Interest groups, Oceana to sue government agency and officials for indolence on marine plastic pollution
Press Release Date: June 29, 2021
Marine conservation group Oceana and other stakeholders is taking legal action to press concerned government agencies to do its job and implement the law to address ballooning problem of marine plastic pollution, specifically on single-use plastic.
Notices to sue were served on June 15, 2021 to the National Solid Waste Management Commission (NSWMC), its OIC executive director Emelita C. Aguinaldo, and 13 of its members, including Environment secretary Roy A. Cimatu, Trade secretary Ramon M. Lopez, Science and Technology secretary Fortunato dela Pe?a, Health secretary Francisco Duque III, Public Works secretary Mark S. Villar, Agriculture secretary William Dar, Metropolitan Manila Development Authority CEO Benjamin Abalos Jr., among others.
Coming from various provinces in the country, the stakeholders— representing the youth and children, fisherfolk, NGOs, divers, as well as select local government officials—decided to sue the government agency and its officials for what they consider as “apathy to the heavy burden of mounting plastic pollution” that has inundated the country’s waters
Speaking for Oceana, its Vice President Atty. Gloria Estenzo Ramos said “we can no longer bear the inaction of the NSWMC which has failed to implement its mandated task to prepare a list of non-environmentally acceptable products and packaging (NEAPP). Their lack of concern for 20 long years is far too deplorable and inexcusable. The groups believe it was time to interpose and seek legal action on this issue.”
In a study by Ocean Conservancy in 2015, the Philippines produced 2.7 million metric tons of plastic wastes—more than half a million metric tons of which were leaked to the ocean. The Waste Assessment Brand Audit 2019 report of the Global Alliance for Incinerators Alternatives (GAIA) showed that the country produced daily 164 million pieces of sachets, 48 million shopping bags, 45.2 million pieces of “labo” bags.
As provided in Republic Act 9003, also known as the Ecological Solid Waste Management Act of 2000, the NSWMC is mandated to prepare a list of NEAPP within a year after the law’s effectivity and updates every year thereafter. The commission is composed of 14 national government agencies and private sector representatives.

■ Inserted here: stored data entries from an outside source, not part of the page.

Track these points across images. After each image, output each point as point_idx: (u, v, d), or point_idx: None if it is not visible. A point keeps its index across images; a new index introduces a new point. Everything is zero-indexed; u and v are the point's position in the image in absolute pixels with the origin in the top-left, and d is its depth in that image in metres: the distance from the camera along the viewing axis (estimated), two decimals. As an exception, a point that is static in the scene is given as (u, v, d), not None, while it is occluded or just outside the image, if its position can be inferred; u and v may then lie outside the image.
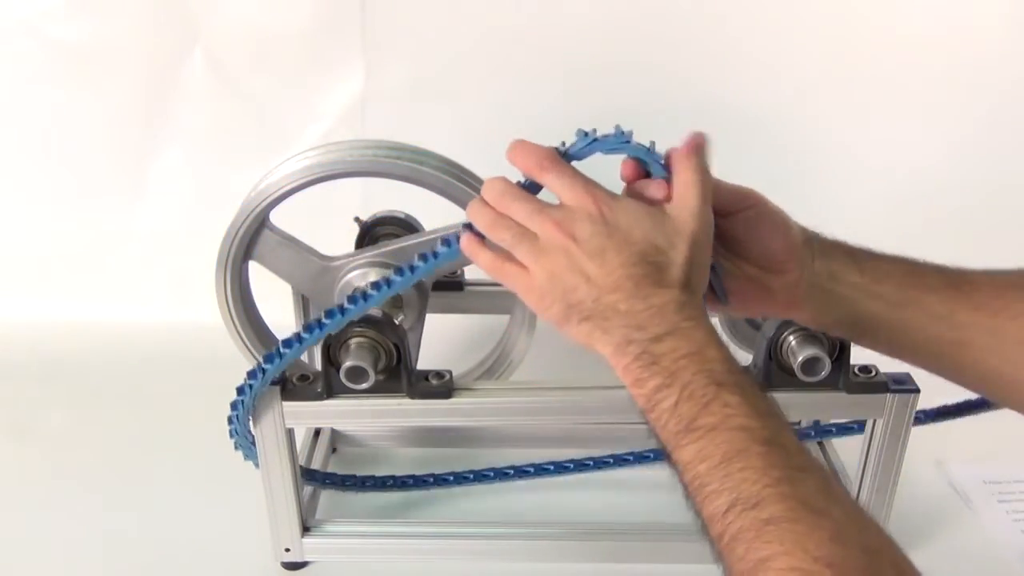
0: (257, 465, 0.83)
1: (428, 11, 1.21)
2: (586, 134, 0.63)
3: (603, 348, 0.58)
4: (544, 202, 0.60)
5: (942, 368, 0.67)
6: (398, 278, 0.70)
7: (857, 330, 0.68)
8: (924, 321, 0.65)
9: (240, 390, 0.77)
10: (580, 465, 1.01)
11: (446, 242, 0.66)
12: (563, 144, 0.63)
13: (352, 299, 0.73)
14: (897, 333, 0.66)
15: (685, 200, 0.60)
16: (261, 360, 0.76)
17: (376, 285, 0.71)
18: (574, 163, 0.62)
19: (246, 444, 0.83)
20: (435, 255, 0.67)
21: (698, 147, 0.62)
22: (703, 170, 0.61)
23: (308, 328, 0.74)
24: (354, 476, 0.99)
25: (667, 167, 0.62)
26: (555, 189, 0.60)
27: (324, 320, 0.74)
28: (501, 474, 1.00)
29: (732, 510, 0.49)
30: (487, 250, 0.62)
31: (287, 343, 0.75)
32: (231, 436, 0.82)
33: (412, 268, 0.69)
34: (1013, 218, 1.31)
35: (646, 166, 0.63)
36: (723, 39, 1.21)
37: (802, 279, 0.66)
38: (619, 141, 0.62)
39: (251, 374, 0.76)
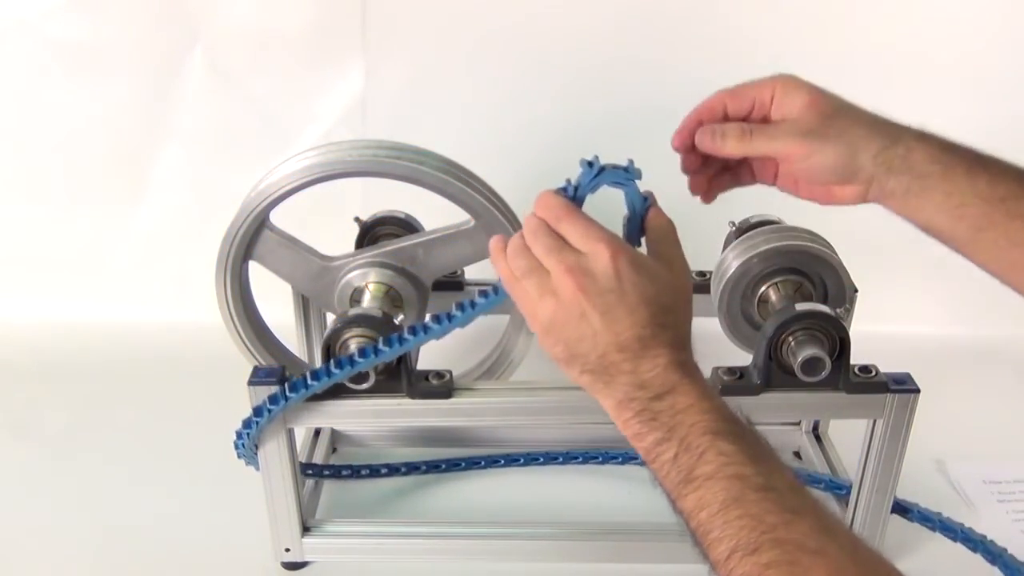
0: (258, 469, 0.83)
1: (428, 11, 1.21)
2: (590, 164, 0.64)
3: (603, 401, 0.61)
4: (565, 244, 0.62)
5: (1012, 282, 0.69)
6: (436, 326, 0.72)
7: (929, 233, 0.71)
8: (1003, 245, 0.67)
9: (247, 424, 0.78)
10: (569, 457, 1.02)
11: (484, 294, 0.69)
12: (568, 181, 0.65)
13: (384, 342, 0.74)
14: (972, 249, 0.69)
15: (677, 262, 0.65)
16: (267, 399, 0.77)
17: (413, 330, 0.73)
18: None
19: (250, 455, 0.83)
20: (473, 305, 0.70)
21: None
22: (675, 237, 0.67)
23: (315, 375, 0.76)
24: (350, 465, 1.00)
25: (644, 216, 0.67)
26: (571, 239, 0.62)
27: (334, 370, 0.75)
28: (492, 461, 1.02)
29: (733, 556, 0.52)
30: (507, 263, 0.64)
31: (294, 387, 0.76)
32: (236, 451, 0.82)
33: (450, 317, 0.71)
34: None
35: (632, 207, 0.66)
36: (723, 38, 1.21)
37: (868, 190, 0.70)
38: (626, 177, 0.65)
39: (258, 411, 0.77)
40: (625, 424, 0.60)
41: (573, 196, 0.65)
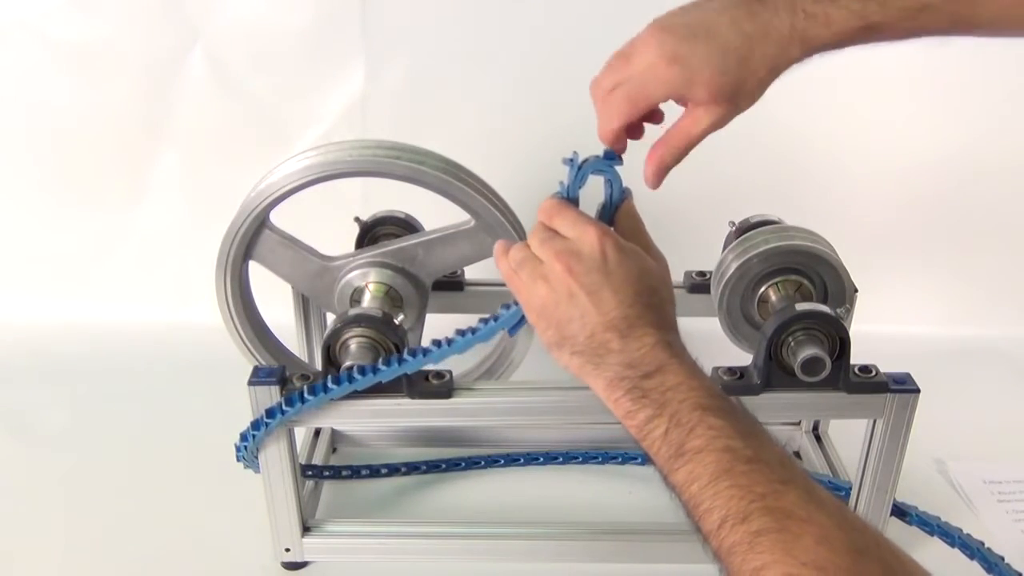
0: (258, 471, 0.83)
1: (428, 11, 1.21)
2: (571, 161, 0.68)
3: (594, 382, 0.63)
4: (557, 234, 0.65)
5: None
6: (460, 339, 0.73)
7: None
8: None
9: (256, 425, 0.78)
10: (569, 457, 1.02)
11: (507, 306, 0.71)
12: (561, 183, 0.68)
13: (409, 353, 0.76)
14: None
15: (654, 249, 0.68)
16: (283, 402, 0.77)
17: (437, 343, 0.74)
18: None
19: (251, 458, 0.83)
20: (495, 319, 0.72)
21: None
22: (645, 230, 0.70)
23: (337, 380, 0.76)
24: (350, 466, 1.00)
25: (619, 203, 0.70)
26: (562, 230, 0.65)
27: (356, 376, 0.76)
28: (492, 461, 1.02)
29: (724, 525, 0.53)
30: (507, 258, 0.67)
31: (312, 391, 0.77)
32: (237, 453, 0.82)
33: (473, 331, 0.73)
34: (1014, 213, 1.31)
35: (610, 195, 0.69)
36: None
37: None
38: (607, 164, 0.68)
39: (271, 412, 0.77)
40: (616, 403, 0.61)
41: (567, 196, 0.68)
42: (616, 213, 0.70)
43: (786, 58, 0.61)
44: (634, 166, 0.69)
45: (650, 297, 0.63)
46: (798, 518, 0.51)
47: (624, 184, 0.70)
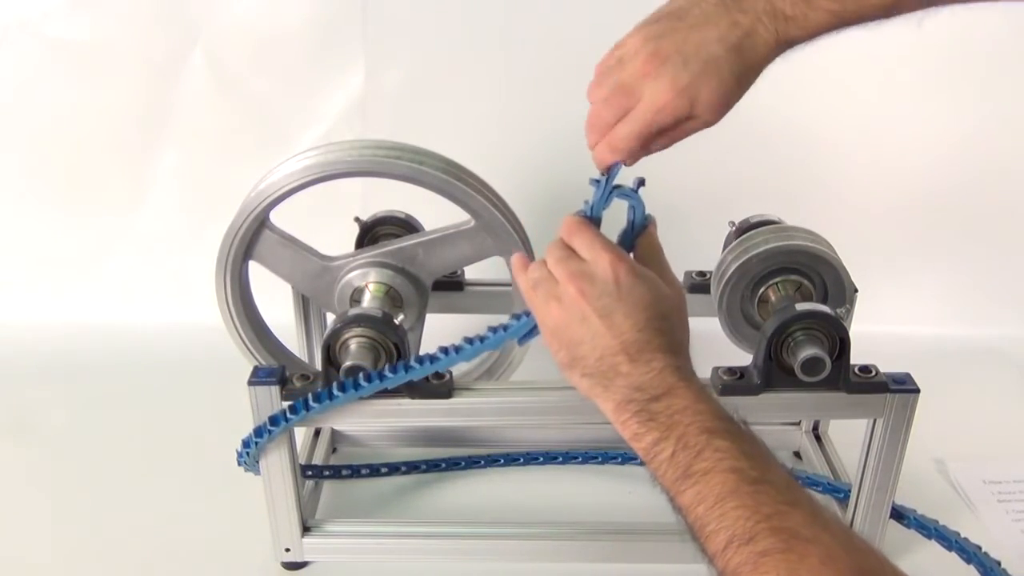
0: (259, 474, 0.83)
1: (428, 11, 1.21)
2: (597, 182, 0.68)
3: (603, 404, 0.64)
4: (573, 254, 0.66)
5: None
6: (468, 346, 0.74)
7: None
8: None
9: (259, 432, 0.78)
10: (569, 457, 1.02)
11: (516, 316, 0.72)
12: (585, 202, 0.69)
13: (416, 360, 0.76)
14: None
15: (670, 276, 0.69)
16: (287, 409, 0.77)
17: (444, 350, 0.75)
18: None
19: (252, 462, 0.83)
20: (505, 328, 0.72)
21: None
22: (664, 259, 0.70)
23: (342, 387, 0.76)
24: (350, 465, 1.00)
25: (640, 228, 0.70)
26: (579, 250, 0.66)
27: (362, 383, 0.76)
28: (492, 461, 1.02)
29: (730, 546, 0.53)
30: (526, 276, 0.68)
31: (317, 398, 0.76)
32: (239, 458, 0.82)
33: (482, 339, 0.73)
34: (1014, 213, 1.31)
35: (632, 221, 0.70)
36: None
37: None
38: (632, 191, 0.68)
39: (275, 419, 0.77)
40: (624, 425, 0.62)
41: (590, 215, 0.69)
42: (636, 239, 0.70)
43: (770, 60, 0.63)
44: (655, 185, 0.69)
45: (661, 323, 0.63)
46: (803, 539, 0.51)
47: (647, 211, 0.70)
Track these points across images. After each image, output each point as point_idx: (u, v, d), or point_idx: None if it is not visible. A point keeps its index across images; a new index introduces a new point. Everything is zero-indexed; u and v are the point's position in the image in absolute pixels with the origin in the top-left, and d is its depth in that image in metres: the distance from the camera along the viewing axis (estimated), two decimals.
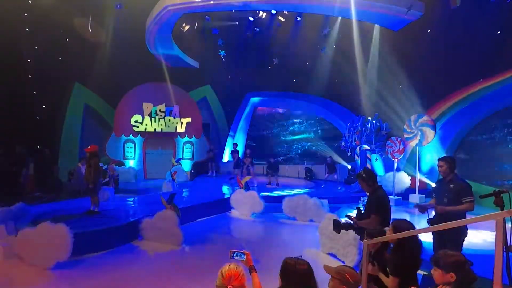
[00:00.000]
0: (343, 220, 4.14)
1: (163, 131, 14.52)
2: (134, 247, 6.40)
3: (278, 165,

RA 9003, which was signed on June 26, 2001, was enacted to promote the adoption of a systematic, comprehensive, and ecological solid waste management program to ensure the protection of public health and development.
The groups’ legal move comes on the heels of a resolution filed by House Deputy Speaker Loren Legarda on June 2 to investigate and audit the NSWMC.
In that resolution, Legarda—who was one of the principal authors of RA 9003—pointed out that “despite these legal mandates and budgetary support is given in 2016 and 2017 amounting to P1.3 billion, the commission has unjustifiably failed to act on its ministerial function of preparing the list of NEAPP.”
The move also complements the Climate Change Commission’s (CCC) policy development and implementation thrust towards a nationwide ban of single-use plastic. During the recent Sulong Pilipinas forum with the youth sector on Climate Change, CCC commissioner Rachel Herrera also pushed for the banning of single-use plastic. “Our country’s single-use plastic problem is already hurting the entire planet. This is not the wake-up call—we’ve already been hearing that for many years now; but it is high time to stop pressing the snooze button, and start solving the problem,” she said. (Source: https://climate.gov.ph/news/516)
Recent news reports also quoted Finance Secretary Carlos G. Dominguez III and concurrent CCC chairman-designate, as he emphasized how “every Filipino can play a key role in mitigating these by explaining to them how eco-friendly initiatives such as banning single-use plastics will benefit them and future generations over the long term.” (Source: https://www.pna.gov.ph/articles/1139994).
Meanwhile, a recently concluded marine science expedition on the West Philippine Sea found piles of PET bottles in Pagasa, Patag, and Lawak, floating packaging materials in Sabina and Ayungin, and discarded fishing gear or ghost nets in the different coral reefs in the area. (Source: Dr Deo Onda presentation highlights)
Marine scientist Dr. Deo Onda who participated in the expedition shared in a recent forum that the seagull sanctuary in Lawak Island in the Kalayaan Island Group is “already inundated by marine plastics” and that some of the birds have already died. This (plastic waste) is a direct threat to the biodiversity in the area.”
Oceana and the other interest groups sent the required Notice to Sue to the members of the commission. “If the responses are not encouraging, we will have to proceed and avail of legal remedies available under the Constitution and the various laws,” said Ramos.
Oceana is an international advocacy organization dedicated to protecting the world’s oceans. Since 2014, Oceana has been working closely with national and local government agencies, civil society, fisherfolk and other stakeholders to restore abundance of Philippine fisheries and marine resources.